Лишь когда Соломон уходил через сад в  книгохранилище, она могла расслабиться и заняться своими неотложными делами. Поручила Шима, знакомому сборщику лекарственных трав, которого много лет знала, как помощника Хаввы, строительство дома для хранения этих трав. Дом должен стоять неподалеку от главного входа нового дворца царя. Но там свободного места уже не было.

Через улицу, почти вплотную стояли саманные хибары, которые она распорядилась скупить, построив беднякам более просторные дома на окраине города, а на освободившемся месте выстроить каменный двухэтажный дом, где на крыше, в тени навеса можно будет сушить и сортировать лекарственные травы. На втором этаже будет сама жить, хранить и приготовлять снадобья, а первый этаж послужит для приёма посетителей, больных, обучения отобранных девушек искусству врачевания. Она не видела своей избранности, понимала, что привязанность Соломона может продержаться недолго, и спешила извлечь из нынешнего положения все выгоды, которые представятся.

Для воплощения своих замыслов привлекла всех своих знакомых, которым доверяла. Тридцатитрехлетний Шима, многодетный отец семейства, стал её правой рукой. Он единственный имел право беспрепятственно входить на территорию дворца, разыскивать Милку и разговаривать с ней. Визиты старался проделывать неприметно, дабы не давать Соломону повода для ревности, а его женам пищу для лживых измышлений на новую соперницу. Догадывался, что у неё много завистниц, и не только из числа жен Соломона; взлетевших из низов к подножию престола, никто не любит, каждая предпочитает себя наверху.

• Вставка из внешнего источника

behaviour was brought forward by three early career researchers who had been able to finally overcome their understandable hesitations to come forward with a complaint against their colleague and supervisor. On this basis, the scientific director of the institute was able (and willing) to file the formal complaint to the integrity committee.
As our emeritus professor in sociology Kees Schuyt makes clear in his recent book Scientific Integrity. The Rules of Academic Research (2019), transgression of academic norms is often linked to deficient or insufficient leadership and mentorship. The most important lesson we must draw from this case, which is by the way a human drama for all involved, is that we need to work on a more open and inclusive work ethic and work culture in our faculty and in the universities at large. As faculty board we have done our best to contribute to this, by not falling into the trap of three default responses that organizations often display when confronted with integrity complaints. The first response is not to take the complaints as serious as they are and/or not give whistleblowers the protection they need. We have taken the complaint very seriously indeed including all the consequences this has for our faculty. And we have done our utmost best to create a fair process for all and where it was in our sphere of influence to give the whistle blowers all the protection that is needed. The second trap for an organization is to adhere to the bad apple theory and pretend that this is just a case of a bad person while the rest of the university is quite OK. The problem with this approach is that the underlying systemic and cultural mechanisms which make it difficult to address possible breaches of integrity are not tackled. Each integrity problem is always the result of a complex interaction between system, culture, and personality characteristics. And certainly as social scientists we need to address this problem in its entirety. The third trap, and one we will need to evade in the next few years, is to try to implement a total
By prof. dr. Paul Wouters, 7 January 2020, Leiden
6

Шима встречался с Милкой по утрам, когда царь проводил время за чтением папирусов в книгохранилище. Она выслушивала короткий отчет о проделанной работе и давала очередной кошелек с золотыми или серебряными кольцами. Став хозяйкой дворца, она по-новому начала смотреть на царские дела, видела, что золото и серебро, поступающее в казну, тут же распылялось на десятки неотложных забот. И никто не мог дать гарантии, что часть, если не половина металла, не присвоится корыстными посредниками.

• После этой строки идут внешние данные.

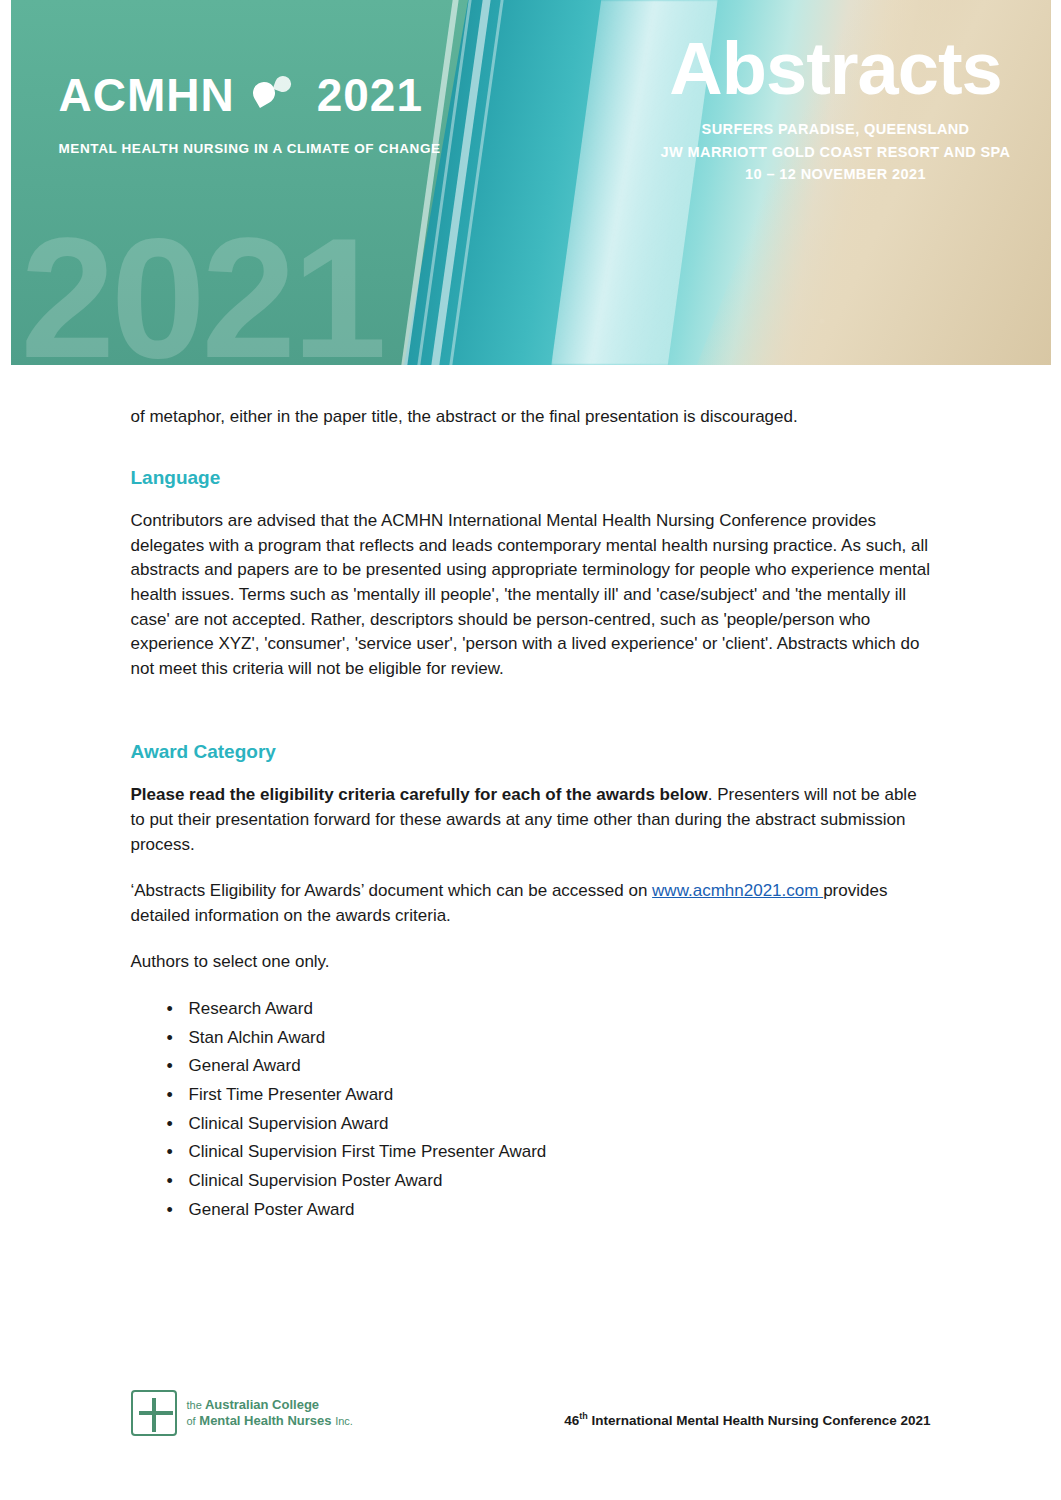2021
ACMHN 2021
Mental Health Nursing in a Climate of Change
Abstracts
Surfers Paradise, Queensland
JW Marriott Gold Coast Resort and Spa
10 – 12 November 2021
of metaphor, either in the paper title, the abstract or the final presentation is discouraged.
Language
Contributors are advised that the ACMHN International Mental Health Nursing Conference provides delegates with a program that reflects and leads contemporary mental health nursing practice. As such, all abstracts and papers are to be presented using appropriate terminology for people who experience mental health issues. Terms such as 'mentally ill people', 'the mentally ill' and 'case/subject' and 'the mentally ill case' are not accepted. Rather, descriptors should be person-centred, such as 'people/person who experience XYZ', 'consumer', 'service user', 'person with a lived experience' or 'client'. Abstracts which do not meet this criteria will not be eligible for review.
Award Category
Please read the eligibility criteria carefully for each of the awards below. Presenters will not be able to put their presentation forward for these awards at any time other than during the abstract submission process.
‘Abstracts Eligibility for Awards’ document which can be accessed on www.acmhn2021.com provides detailed information on the awards criteria.
Authors to select one only.
Research Award
Stan Alchin Award
General Award
First Time Presenter Award
Clinical Supervision Award
Clinical Supervision First Time Presenter Award
Clinical Supervision Poster Award
General Poster Award
the Australian College
of Mental Health Nurses Inc.
46th International Mental Health Nursing Conference 2021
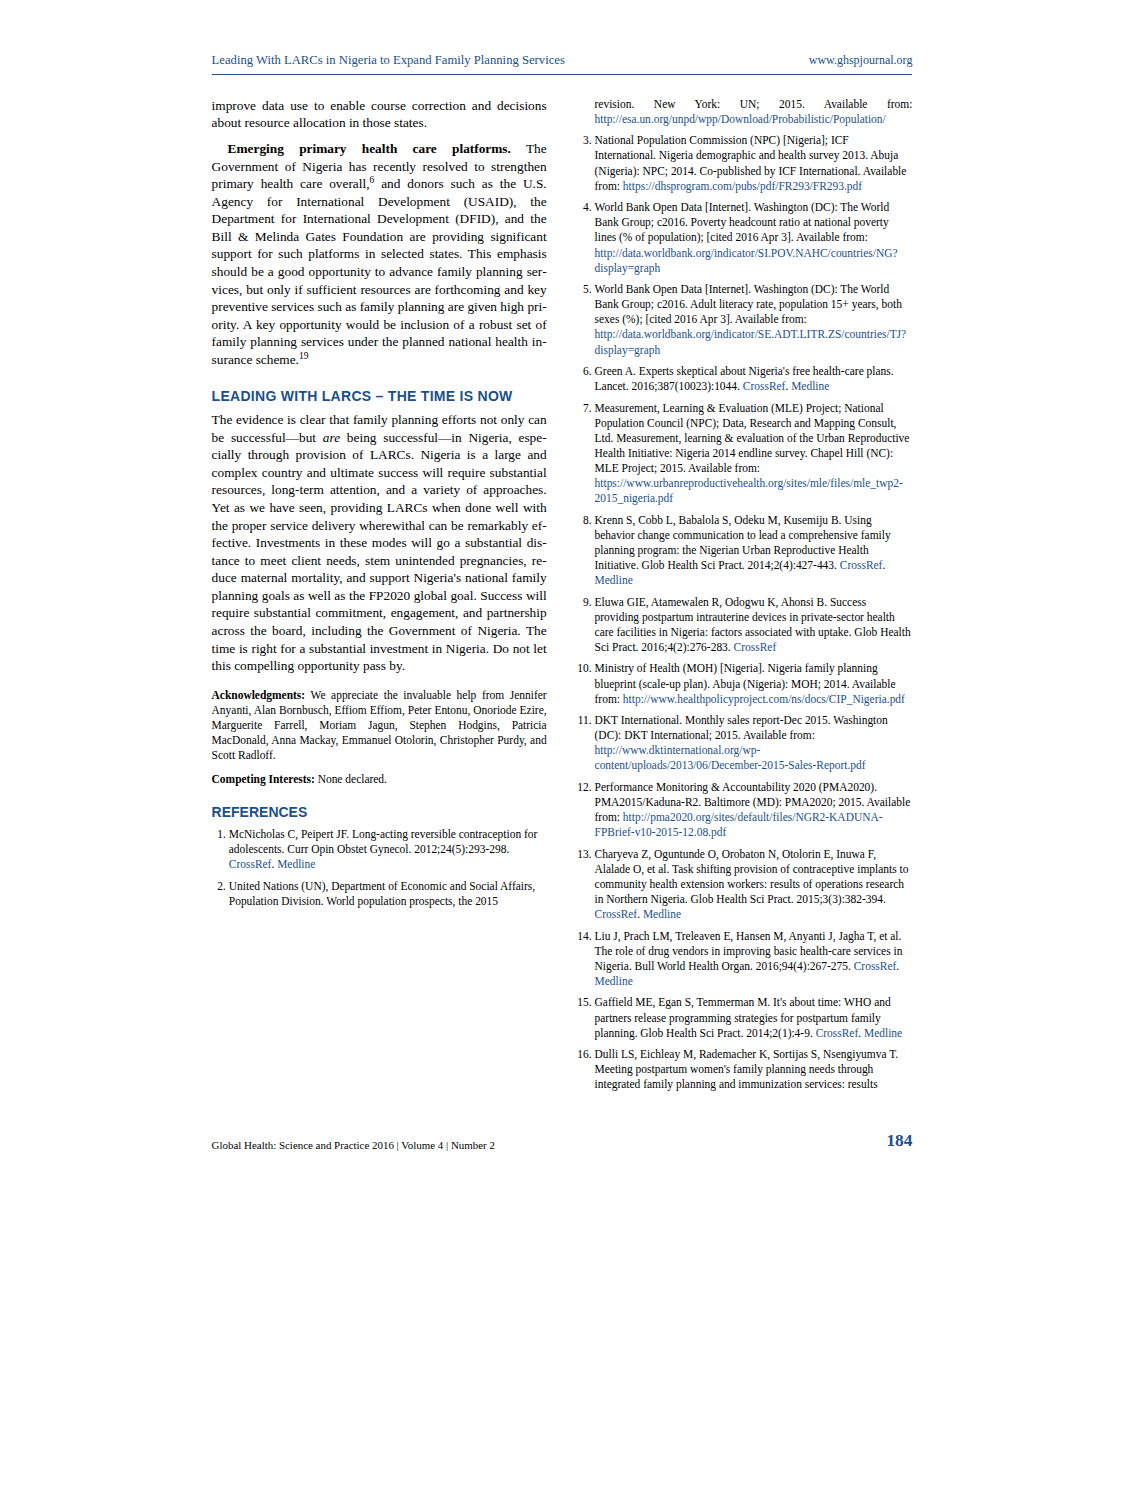Leading With LARCs in Nigeria to Expand Family Planning Services www.ghspjournal.org
improve data use to enable course correction and decisions about resource allocation in those states.
Emerging primary health care platforms. The Government of Nigeria has recently resolved to strengthen primary health care overall,6 and donors such as the U.S. Agency for International Development (USAID), the Department for International Development (DFID), and the Bill & Melinda Gates Foundation are providing significant support for such platforms in selected states. This emphasis should be a good opportunity to advance family planning services, but only if sufficient resources are forthcoming and key preventive services such as family planning are given high priority. A key opportunity would be inclusion of a robust set of family planning services under the planned national health insurance scheme.19
Leading With LARCs – The Time Is Now
The evidence is clear that family planning efforts not only can be successful—but are being successful—in Nigeria, especially through provision of LARCs. Nigeria is a large and complex country and ultimate success will require substantial resources, long-term attention, and a variety of approaches. Yet as we have seen, providing LARCs when done well with the proper service delivery wherewithal can be remarkably effective. Investments in these modes will go a substantial distance to meet client needs, stem unintended pregnancies, reduce maternal mortality, and support Nigeria's national family planning goals as well as the FP2020 global goal. Success will require substantial commitment, engagement, and partnership across the board, including the Government of Nigeria. The time is right for a substantial investment in Nigeria. Do not let this compelling opportunity pass by.
Acknowledgments: We appreciate the invaluable help from Jennifer Anyanti, Alan Bornbusch, Effiom Effiom, Peter Entonu, Onoriode Ezire, Marguerite Farrell, Moriam Jagun, Stephen Hodgins, Patricia MacDonald, Anna Mackay, Emmanuel Otolorin, Christopher Purdy, and Scott Radloff.
Competing Interests: None declared.
References
McNicholas C, Peipert JF. Long-acting reversible contraception for adolescents. Curr Opin Obstet Gynecol. 2012;24(5):293-298. CrossRef. Medline
United Nations (UN), Department of Economic and Social Affairs, Population Division. World population prospects, the 2015
revision. New York: UN; 2015. Available from: http://esa.un.org/unpd/wpp/Download/Probabilistic/Population/
National Population Commission (NPC) [Nigeria]; ICF International. Nigeria demographic and health survey 2013. Abuja (Nigeria): NPC; 2014. Co-published by ICF International. Available from: https://dhsprogram.com/pubs/pdf/FR293/FR293.pdf
World Bank Open Data [Internet]. Washington (DC): The World Bank Group; c2016. Poverty headcount ratio at national poverty lines (% of population); [cited 2016 Apr 3]. Available from: http://data.worldbank.org/indicator/SI.POV.NAHC/countries/NG?display=graph
World Bank Open Data [Internet]. Washington (DC): The World Bank Group; c2016. Adult literacy rate, population 15+ years, both sexes (%); [cited 2016 Apr 3]. Available from: http://data.worldbank.org/indicator/SE.ADT.LITR.ZS/countries/TJ?display=graph
Green A. Experts skeptical about Nigeria's free health-care plans. Lancet. 2016;387(10023):1044. CrossRef. Medline
Measurement, Learning & Evaluation (MLE) Project; National Population Council (NPC); Data, Research and Mapping Consult, Ltd. Measurement, learning & evaluation of the Urban Reproductive Health Initiative: Nigeria 2014 endline survey. Chapel Hill (NC): MLE Project; 2015. Available from: https://www.urbanreproductivehealth.org/sites/mle/files/mle_twp2-2015_nigeria.pdf
Krenn S, Cobb L, Babalola S, Odeku M, Kusemiju B. Using behavior change communication to lead a comprehensive family planning program: the Nigerian Urban Reproductive Health Initiative. Glob Health Sci Pract. 2014;2(4):427-443. CrossRef. Medline
Eluwa GIE, Atamewalen R, Odogwu K, Ahonsi B. Success providing postpartum intrauterine devices in private-sector health care facilities in Nigeria: factors associated with uptake. Glob Health Sci Pract. 2016;4(2):276-283. CrossRef
Ministry of Health (MOH) [Nigeria]. Nigeria family planning blueprint (scale-up plan). Abuja (Nigeria): MOH; 2014. Available from: http://www.healthpolicyproject.com/ns/docs/CIP_Nigeria.pdf
DKT International. Monthly sales report-Dec 2015. Washington (DC): DKT International; 2015. Available from: http://www.dktinternational.org/wp-content/uploads/2013/06/December-2015-Sales-Report.pdf
Performance Monitoring & Accountability 2020 (PMA2020). PMA2015/Kaduna-R2. Baltimore (MD): PMA2020; 2015. Available from: http://pma2020.org/sites/default/files/NGR2-KADUNA-FPBrief-v10-2015-12.08.pdf
Charyeva Z, Oguntunde O, Orobaton N, Otolorin E, Inuwa F, Alalade O, et al. Task shifting provision of contraceptive implants to community health extension workers: results of operations research in Northern Nigeria. Glob Health Sci Pract. 2015;3(3):382-394. CrossRef. Medline
Liu J, Prach LM, Treleaven E, Hansen M, Anyanti J, Jagha T, et al. The role of drug vendors in improving basic health-care services in Nigeria. Bull World Health Organ. 2016;94(4):267-275. CrossRef. Medline
Gaffield ME, Egan S, Temmerman M. It's about time: WHO and partners release programming strategies for postpartum family planning. Glob Health Sci Pract. 2014;2(1):4-9. CrossRef. Medline
Dulli LS, Eichleay M, Rademacher K, Sortijas S, Nsengiyumva T. Meeting postpartum women's family planning needs through integrated family planning and immunization services: results
Global Health: Science and Practice 2016 | Volume 4 | Number 2 184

Милка легко взяла власть во дворце в свои руки. Точнее, никто не противился её распоряжениям, пожеланиям, сделанным в форме неназойливого совета, и с лёгкой улыбкой на губах. Вирсавия давно ей благоволила, часто прибегая к её услугам, внимательно выслушивала советы по приёму пищи, применению косметических мазей, притираний, покорно пила по утрам и вечерам пахучие настойки трав. Ахисар, видя царя в подавленном состоянии, перестал советоваться с ним, не хотел докучать, знал, что он всё равно сделает так, как скажет Милка, которая, казалось, ведала всё о дворцовых делах и людях его населяющих.

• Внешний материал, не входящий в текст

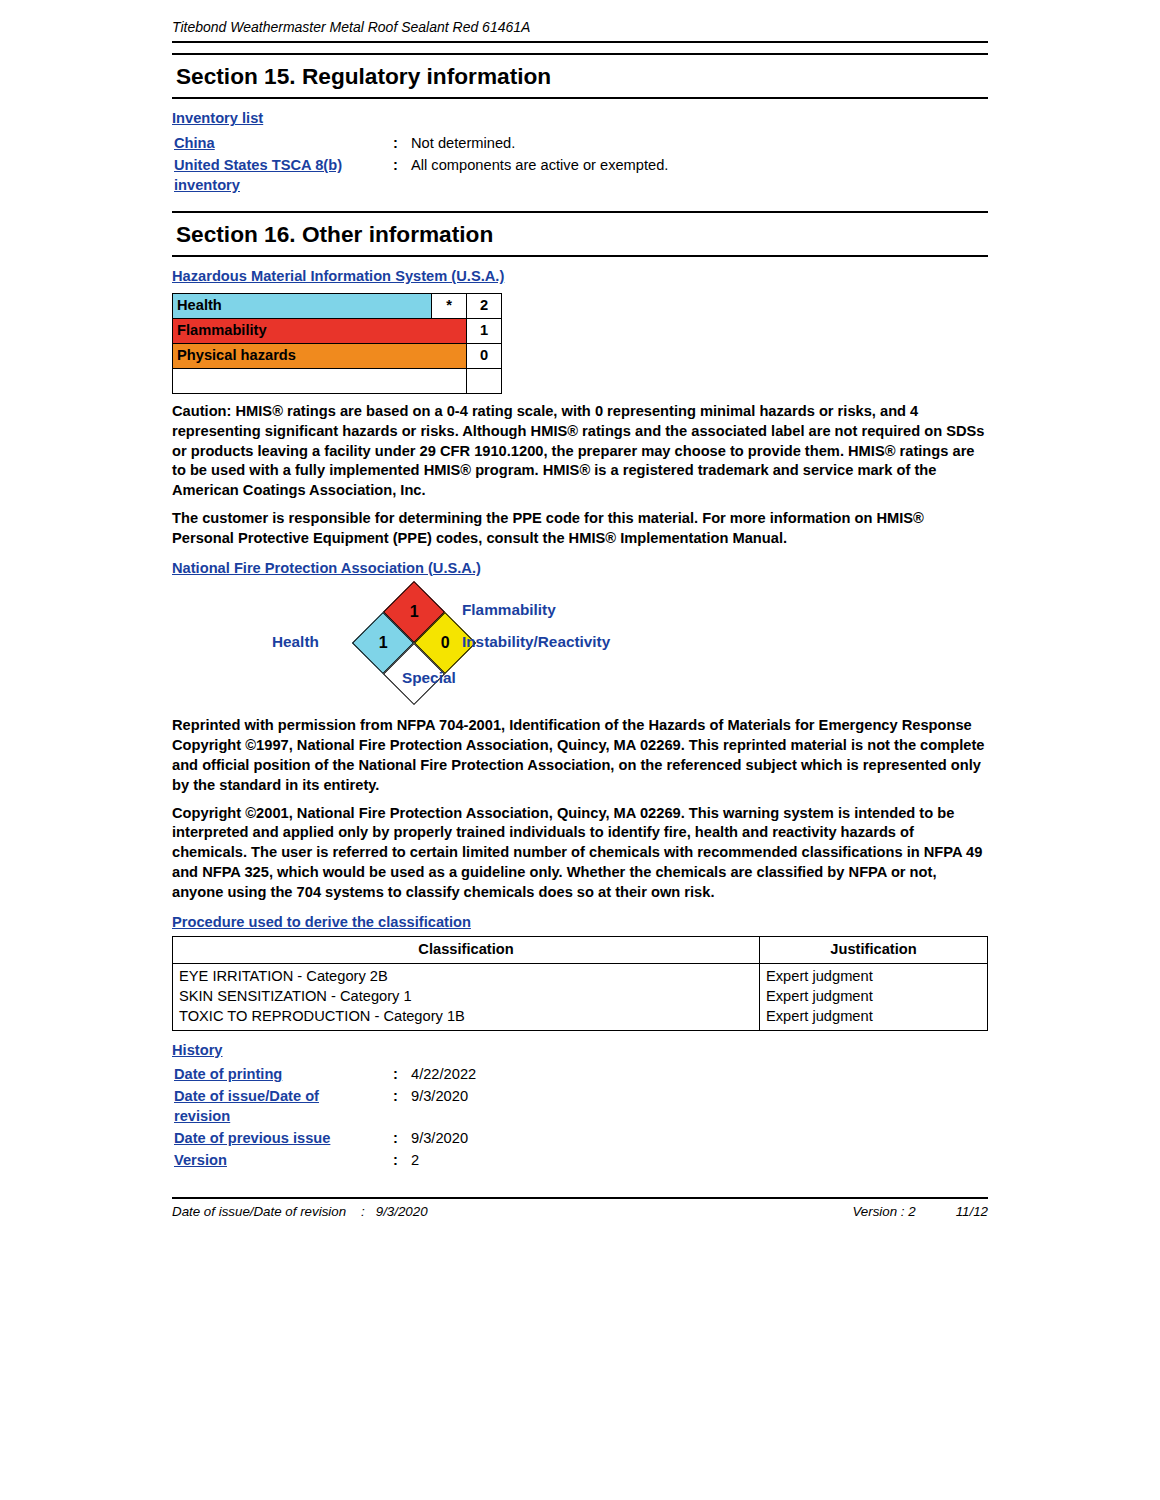Titebond Weathermaster Metal Roof Sealant Red 61461A
Section 15. Regulatory information
Inventory list
| China | : | Not determined. |
| United States TSCA 8(b) inventory | : | All components are active or exempted. |
Section 16. Other information
Hazardous Material Information System (U.S.A.)
| Health | * | 2 |
| Flammability | 1 |
| Physical hazards | 0 |
Caution: HMIS® ratings are based on a 0-4 rating scale, with 0 representing minimal hazards or risks, and 4 representing significant hazards or risks. Although HMIS® ratings and the associated label are not required on SDSs or products leaving a facility under 29 CFR 1910.1200, the preparer may choose to provide them. HMIS® ratings are to be used with a fully implemented HMIS® program. HMIS® is a registered trademark and service mark of the American Coatings Association, Inc.
The customer is responsible for determining the PPE code for this material. For more information on HMIS® Personal Protective Equipment (PPE) codes, consult the HMIS® Implementation Manual.
National Fire Protection Association (U.S.A.)
1
1
0
Flammability
Instability/Reactivity
Special
Health
Reprinted with permission from NFPA 704-2001, Identification of the Hazards of Materials for Emergency Response Copyright ©1997, National Fire Protection Association, Quincy, MA 02269. This reprinted material is not the complete and official position of the National Fire Protection Association, on the referenced subject which is represented only by the standard in its entirety.
Copyright ©2001, National Fire Protection Association, Quincy, MA 02269. This warning system is intended to be interpreted and applied only by properly trained individuals to identify fire, health and reactivity hazards of chemicals. The user is referred to certain limited number of chemicals with recommended classifications in NFPA 49 and NFPA 325, which would be used as a guideline only. Whether the chemicals are classified by NFPA or not, anyone using the 704 systems to classify chemicals does so at their own risk.
Procedure used to derive the classification
| Classification | Justification |
| --- | --- |
| EYE IRRITATION - Category 2B SKIN SENSITIZATION - Category 1 TOXIC TO REPRODUCTION - Category 1B | Expert judgment Expert judgment Expert judgment |
History
| Date of printing | : | 4/22/2022 |
| Date of issue/Date of revision | : | 9/3/2020 |
| Date of previous issue | : | 9/3/2020 |
| Version | : | 2 |
Date of issue/Date of revision : 9/3/2020
Version : 2
11/12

Зара смирилась с потерей влияния. Чтобы открыто выступить против новой фаворитки или хотя бы пытаться нашептывать царю о просчетах в управлении Милки, нужно обладать безрассудной смелостью. Понимала, что раздражение царя в первую очередь коснется её самой, а уж потом заденет соперницу. Да и промахи новой хозяйки были не столь значительны, чтобы на них заострять внимание. Научится, все ошибались в своё время.
О свадьбе не могло быть и речи. Какое может быть торжество, когда царь в неизменной печали и даже слуги казалось, разучились смеяться? Приёмы во дворце стали менее продолжительными и интересными. Соломона старались меньше загружать спорными вопросами.
Приходили послы, купцы, лазутчики с новыми сведениями, сплетнями, слухами, которые он выслушивал и давал короткие распоряжения. Больных перестал принимать, приказал отсылать к Милке, убедившись, что многие болезни она успешно излечивает мазями, настойками трав, ласковым словом и участливым обхождением. Близость к царю ещё больше усилила её притягательность и доверие, как к врачевательнице.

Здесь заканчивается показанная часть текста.